_EXERCISE INPUT:_
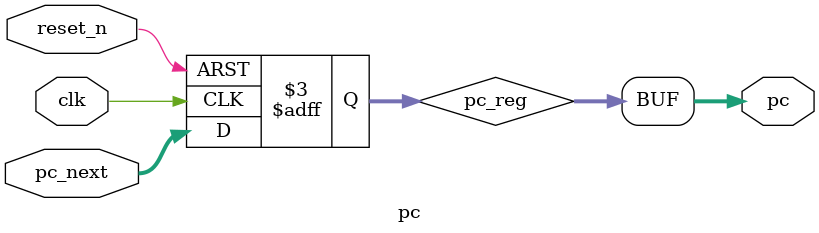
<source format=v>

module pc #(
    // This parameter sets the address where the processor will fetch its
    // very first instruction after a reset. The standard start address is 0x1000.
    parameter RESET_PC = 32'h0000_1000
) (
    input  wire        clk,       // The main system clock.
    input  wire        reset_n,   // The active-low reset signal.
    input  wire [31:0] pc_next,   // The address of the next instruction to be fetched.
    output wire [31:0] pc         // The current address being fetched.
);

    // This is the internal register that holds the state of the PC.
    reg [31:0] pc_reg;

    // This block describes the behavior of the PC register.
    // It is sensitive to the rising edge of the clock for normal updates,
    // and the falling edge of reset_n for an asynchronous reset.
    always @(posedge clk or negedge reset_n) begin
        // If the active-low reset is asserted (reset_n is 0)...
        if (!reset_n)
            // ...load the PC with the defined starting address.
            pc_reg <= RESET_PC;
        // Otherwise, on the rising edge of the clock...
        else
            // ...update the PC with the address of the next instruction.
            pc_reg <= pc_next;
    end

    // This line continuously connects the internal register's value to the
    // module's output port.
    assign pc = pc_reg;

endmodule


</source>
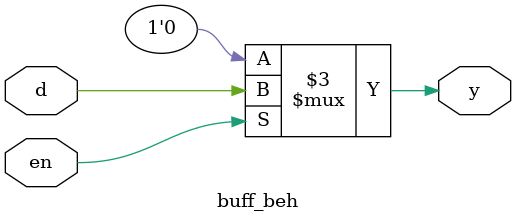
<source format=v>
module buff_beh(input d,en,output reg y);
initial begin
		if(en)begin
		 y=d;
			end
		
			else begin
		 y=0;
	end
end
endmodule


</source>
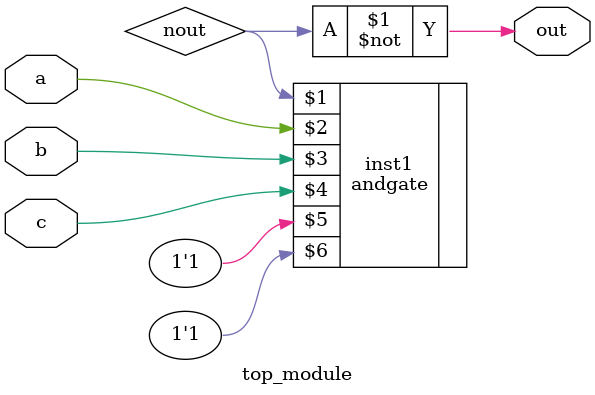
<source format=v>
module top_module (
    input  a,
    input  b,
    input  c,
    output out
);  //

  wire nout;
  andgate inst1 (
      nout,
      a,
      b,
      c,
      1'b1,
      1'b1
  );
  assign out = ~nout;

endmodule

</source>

==

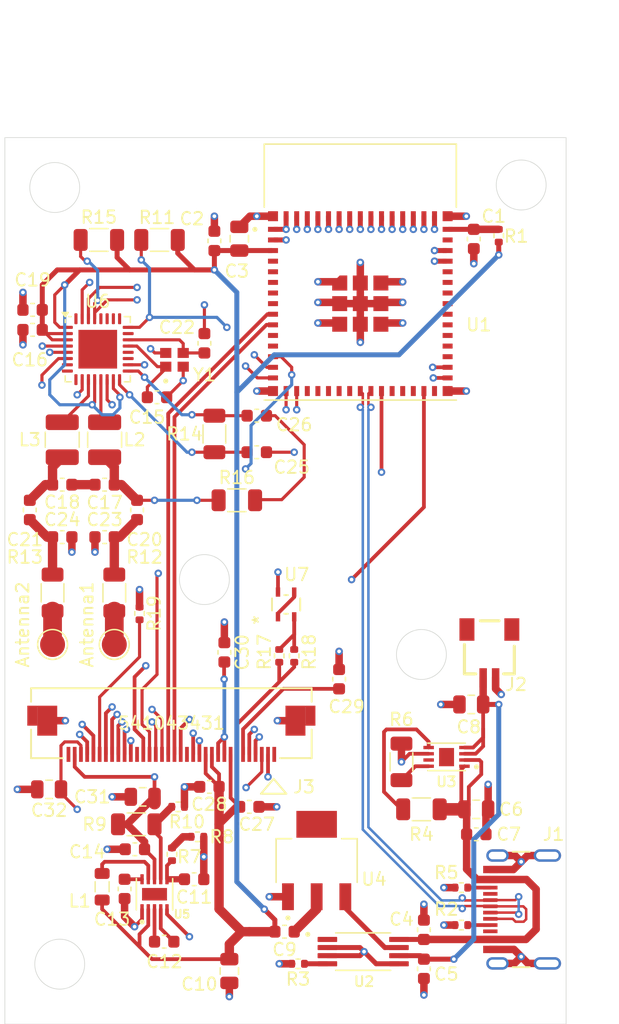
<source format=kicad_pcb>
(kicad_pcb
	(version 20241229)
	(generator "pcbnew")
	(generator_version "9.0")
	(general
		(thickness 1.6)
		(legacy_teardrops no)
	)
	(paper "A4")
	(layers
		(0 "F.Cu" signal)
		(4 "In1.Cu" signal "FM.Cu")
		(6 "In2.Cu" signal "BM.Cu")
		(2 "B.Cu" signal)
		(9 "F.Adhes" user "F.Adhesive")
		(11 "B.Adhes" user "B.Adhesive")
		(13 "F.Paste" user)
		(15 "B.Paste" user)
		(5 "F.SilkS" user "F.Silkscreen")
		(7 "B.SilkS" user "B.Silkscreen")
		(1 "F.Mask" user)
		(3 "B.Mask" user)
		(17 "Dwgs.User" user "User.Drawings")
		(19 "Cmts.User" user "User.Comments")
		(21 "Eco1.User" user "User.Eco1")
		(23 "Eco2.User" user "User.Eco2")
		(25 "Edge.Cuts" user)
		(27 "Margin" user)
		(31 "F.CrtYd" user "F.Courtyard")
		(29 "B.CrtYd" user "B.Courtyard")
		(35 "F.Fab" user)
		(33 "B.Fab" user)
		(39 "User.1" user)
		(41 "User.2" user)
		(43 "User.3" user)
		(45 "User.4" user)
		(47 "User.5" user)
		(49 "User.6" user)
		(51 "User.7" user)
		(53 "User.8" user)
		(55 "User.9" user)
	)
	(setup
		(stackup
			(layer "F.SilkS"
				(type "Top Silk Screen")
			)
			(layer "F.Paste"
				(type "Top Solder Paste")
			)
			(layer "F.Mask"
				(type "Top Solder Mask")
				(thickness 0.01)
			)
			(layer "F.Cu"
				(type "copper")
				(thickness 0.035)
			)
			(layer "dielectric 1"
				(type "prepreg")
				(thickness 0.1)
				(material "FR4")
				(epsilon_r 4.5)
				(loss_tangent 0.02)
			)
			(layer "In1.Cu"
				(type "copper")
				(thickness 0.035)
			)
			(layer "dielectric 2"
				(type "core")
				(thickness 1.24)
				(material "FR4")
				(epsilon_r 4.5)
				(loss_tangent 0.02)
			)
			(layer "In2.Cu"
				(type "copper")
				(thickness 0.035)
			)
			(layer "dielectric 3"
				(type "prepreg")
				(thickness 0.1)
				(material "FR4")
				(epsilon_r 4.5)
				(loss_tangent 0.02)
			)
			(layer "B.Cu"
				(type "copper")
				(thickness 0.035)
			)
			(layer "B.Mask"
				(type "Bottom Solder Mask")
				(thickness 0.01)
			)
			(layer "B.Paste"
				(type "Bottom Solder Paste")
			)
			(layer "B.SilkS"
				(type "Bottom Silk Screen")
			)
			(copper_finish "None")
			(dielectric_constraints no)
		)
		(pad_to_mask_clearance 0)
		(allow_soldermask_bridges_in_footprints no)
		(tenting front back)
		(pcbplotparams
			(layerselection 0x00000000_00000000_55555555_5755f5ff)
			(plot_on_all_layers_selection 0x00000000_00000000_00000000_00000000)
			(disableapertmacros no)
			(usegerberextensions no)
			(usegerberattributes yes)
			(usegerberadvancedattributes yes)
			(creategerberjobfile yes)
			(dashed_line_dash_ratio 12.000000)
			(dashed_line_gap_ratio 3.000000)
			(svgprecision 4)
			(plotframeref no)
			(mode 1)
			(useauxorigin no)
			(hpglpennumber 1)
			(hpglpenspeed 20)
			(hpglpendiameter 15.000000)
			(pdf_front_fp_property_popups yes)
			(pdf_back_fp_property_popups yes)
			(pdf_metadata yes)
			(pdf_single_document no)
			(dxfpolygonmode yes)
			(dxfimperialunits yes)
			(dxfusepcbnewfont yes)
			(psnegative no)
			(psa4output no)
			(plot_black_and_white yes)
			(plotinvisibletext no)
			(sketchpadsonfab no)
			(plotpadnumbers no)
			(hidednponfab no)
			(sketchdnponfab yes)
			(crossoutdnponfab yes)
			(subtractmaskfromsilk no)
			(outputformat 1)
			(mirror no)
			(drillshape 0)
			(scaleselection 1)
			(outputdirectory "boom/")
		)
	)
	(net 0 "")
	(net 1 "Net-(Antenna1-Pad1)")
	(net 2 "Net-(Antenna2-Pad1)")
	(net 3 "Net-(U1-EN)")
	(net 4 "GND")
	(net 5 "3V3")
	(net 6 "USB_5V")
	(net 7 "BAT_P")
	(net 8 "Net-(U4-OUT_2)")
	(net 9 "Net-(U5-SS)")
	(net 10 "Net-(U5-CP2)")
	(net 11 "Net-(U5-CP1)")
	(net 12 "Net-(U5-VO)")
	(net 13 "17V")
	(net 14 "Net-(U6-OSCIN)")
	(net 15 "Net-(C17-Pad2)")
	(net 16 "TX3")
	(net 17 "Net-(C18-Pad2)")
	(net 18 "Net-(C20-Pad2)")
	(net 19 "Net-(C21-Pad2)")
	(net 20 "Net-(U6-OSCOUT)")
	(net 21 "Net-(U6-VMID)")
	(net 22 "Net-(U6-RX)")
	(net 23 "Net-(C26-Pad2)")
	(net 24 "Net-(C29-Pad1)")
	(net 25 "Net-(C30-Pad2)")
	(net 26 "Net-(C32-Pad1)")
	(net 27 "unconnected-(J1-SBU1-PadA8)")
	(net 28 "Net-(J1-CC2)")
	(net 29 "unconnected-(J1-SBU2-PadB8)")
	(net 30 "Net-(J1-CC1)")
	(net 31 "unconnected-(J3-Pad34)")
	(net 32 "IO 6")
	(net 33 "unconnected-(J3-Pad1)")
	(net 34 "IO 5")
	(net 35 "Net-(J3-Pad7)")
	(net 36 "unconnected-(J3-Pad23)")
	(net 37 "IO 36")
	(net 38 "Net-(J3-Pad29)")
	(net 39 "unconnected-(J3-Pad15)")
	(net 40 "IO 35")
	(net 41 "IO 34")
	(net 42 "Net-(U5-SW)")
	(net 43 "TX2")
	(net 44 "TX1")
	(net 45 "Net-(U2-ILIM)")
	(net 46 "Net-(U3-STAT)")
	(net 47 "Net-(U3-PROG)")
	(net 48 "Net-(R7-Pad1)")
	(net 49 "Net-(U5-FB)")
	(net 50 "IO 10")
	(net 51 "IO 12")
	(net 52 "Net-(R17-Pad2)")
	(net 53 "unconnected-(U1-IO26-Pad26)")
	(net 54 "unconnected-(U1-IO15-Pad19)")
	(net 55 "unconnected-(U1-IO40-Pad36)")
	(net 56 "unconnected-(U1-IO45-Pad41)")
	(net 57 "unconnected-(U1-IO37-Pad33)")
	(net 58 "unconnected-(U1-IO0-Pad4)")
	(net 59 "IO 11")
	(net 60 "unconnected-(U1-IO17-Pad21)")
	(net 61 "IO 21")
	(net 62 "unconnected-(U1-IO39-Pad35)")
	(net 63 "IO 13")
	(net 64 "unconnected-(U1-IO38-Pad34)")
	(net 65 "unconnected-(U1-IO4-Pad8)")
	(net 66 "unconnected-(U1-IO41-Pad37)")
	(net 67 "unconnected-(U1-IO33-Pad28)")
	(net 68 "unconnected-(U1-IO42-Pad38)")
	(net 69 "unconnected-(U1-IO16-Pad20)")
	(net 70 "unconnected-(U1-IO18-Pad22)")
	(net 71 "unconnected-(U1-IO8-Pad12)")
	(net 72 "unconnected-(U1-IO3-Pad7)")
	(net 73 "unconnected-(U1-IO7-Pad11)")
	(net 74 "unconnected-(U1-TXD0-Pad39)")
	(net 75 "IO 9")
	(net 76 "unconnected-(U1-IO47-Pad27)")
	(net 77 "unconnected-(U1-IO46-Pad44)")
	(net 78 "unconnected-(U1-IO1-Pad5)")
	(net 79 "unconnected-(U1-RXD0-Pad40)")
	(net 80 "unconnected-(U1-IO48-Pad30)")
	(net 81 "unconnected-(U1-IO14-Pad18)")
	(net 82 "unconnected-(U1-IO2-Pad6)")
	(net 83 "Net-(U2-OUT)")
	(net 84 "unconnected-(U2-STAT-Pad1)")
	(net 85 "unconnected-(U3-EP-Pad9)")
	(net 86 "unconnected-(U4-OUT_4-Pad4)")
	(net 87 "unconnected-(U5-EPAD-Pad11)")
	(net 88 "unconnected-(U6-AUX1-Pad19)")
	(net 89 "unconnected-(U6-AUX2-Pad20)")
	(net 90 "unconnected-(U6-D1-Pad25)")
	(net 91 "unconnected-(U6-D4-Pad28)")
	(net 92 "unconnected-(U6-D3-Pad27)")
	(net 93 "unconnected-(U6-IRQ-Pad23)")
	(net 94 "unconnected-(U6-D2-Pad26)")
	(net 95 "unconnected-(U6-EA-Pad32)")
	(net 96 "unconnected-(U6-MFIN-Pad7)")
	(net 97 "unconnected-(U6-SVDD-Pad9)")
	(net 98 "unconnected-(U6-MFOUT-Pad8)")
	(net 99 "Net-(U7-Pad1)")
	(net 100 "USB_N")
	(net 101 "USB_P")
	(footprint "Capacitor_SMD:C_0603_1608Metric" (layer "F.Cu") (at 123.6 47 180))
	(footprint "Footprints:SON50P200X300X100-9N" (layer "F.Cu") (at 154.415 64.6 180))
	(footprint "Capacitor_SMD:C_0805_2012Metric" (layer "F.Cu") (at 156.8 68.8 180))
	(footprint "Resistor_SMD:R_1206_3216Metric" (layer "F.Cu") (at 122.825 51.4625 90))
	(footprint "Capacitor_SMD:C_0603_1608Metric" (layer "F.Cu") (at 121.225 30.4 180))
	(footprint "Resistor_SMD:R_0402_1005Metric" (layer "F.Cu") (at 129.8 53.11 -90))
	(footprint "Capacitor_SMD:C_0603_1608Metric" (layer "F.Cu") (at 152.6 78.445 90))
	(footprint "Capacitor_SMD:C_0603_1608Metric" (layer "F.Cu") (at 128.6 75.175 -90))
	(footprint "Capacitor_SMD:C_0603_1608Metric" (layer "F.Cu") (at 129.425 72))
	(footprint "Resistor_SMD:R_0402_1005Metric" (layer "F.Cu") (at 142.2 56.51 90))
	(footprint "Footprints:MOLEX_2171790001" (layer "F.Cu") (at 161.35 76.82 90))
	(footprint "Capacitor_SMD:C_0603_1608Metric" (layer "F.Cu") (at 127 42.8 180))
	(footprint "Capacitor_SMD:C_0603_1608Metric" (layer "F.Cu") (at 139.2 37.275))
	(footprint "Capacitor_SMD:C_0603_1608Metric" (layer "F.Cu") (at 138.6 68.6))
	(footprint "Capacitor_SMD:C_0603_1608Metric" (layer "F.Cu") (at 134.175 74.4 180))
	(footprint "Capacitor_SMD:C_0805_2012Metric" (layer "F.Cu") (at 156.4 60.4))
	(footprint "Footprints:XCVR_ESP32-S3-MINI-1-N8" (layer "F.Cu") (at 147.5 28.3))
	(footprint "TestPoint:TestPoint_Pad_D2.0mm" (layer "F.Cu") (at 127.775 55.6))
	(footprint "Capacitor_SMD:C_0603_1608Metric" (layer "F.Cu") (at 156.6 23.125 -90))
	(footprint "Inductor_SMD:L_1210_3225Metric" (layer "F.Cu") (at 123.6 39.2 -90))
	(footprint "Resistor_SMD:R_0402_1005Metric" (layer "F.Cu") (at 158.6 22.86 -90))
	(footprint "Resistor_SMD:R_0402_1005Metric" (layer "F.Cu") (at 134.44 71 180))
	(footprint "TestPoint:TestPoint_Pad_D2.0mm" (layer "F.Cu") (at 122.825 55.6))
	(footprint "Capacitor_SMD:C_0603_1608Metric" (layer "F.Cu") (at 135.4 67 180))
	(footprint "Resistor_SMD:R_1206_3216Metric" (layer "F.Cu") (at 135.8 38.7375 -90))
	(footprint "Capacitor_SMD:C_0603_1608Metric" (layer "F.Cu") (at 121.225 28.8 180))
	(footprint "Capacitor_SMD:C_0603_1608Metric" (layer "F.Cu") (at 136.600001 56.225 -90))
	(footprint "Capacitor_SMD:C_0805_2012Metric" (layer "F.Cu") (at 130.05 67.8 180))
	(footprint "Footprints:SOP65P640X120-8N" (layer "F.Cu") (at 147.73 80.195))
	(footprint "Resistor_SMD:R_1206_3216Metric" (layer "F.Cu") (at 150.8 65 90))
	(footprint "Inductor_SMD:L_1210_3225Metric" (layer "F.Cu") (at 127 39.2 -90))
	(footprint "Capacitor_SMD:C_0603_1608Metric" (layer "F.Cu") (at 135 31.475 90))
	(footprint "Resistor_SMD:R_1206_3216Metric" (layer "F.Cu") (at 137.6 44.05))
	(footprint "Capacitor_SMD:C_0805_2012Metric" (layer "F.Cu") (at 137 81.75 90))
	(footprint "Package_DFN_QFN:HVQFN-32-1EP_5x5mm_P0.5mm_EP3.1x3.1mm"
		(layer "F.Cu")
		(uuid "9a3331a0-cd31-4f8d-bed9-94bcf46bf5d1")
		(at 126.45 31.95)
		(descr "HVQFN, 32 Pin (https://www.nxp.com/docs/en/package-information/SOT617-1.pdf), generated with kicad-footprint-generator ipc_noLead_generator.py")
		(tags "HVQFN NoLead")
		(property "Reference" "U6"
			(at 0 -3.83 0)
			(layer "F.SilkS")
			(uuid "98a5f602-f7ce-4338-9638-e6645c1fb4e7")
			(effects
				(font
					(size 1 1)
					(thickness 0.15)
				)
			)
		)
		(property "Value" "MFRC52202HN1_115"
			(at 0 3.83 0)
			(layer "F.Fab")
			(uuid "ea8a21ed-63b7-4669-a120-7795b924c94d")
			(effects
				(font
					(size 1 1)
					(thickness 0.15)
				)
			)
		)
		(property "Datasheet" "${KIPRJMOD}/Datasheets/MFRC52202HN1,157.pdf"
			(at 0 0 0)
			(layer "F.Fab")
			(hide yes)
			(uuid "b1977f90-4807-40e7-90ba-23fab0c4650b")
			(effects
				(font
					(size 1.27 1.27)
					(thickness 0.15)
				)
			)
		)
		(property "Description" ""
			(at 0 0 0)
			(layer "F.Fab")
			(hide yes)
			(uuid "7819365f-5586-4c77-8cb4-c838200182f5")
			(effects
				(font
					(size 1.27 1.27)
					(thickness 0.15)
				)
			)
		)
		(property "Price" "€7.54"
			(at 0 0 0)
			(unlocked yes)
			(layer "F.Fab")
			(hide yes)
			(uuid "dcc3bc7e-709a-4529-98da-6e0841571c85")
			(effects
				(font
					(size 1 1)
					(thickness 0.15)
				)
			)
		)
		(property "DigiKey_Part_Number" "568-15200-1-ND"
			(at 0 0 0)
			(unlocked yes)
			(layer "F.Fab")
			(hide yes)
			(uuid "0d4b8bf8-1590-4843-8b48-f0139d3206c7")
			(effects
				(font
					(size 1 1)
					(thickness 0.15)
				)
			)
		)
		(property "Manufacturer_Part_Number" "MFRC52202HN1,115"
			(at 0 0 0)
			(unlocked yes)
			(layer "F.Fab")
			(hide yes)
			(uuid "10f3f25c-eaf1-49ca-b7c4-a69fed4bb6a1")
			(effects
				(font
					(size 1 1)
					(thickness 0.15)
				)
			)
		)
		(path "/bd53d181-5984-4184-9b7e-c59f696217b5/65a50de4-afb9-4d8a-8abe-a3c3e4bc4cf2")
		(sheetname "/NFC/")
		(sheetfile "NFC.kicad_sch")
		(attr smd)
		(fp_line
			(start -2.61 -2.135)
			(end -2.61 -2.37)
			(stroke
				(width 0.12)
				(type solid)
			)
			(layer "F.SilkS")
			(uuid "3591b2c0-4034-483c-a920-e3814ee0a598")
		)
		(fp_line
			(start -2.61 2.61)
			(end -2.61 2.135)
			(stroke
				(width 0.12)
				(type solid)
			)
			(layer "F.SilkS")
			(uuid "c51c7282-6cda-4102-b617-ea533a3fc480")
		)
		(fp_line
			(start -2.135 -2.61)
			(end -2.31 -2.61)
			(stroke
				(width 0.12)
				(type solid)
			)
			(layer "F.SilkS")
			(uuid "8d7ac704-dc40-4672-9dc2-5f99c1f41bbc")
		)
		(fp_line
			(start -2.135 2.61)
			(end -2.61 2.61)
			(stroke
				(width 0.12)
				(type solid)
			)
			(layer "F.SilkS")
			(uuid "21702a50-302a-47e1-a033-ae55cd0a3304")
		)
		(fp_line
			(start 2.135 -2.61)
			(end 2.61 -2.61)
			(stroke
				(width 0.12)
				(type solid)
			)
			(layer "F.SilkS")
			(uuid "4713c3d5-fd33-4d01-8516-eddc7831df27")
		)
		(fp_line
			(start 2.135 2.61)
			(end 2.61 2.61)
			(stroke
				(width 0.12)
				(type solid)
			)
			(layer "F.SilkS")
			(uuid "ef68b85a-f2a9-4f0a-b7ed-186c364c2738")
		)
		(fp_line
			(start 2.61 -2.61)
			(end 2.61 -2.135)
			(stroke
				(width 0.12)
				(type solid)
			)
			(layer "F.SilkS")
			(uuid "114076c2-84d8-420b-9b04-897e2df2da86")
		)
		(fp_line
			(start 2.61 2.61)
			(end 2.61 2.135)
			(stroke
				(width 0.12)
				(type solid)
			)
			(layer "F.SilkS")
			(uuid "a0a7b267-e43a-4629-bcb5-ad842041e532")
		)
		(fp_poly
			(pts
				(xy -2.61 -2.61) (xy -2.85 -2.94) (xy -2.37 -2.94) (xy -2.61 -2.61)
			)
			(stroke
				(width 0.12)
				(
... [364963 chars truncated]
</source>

_ACTIVITY:_ Say how many lines in the entries include the word "wire", with no text around the number.

_YOUR SOLUTION:_ 5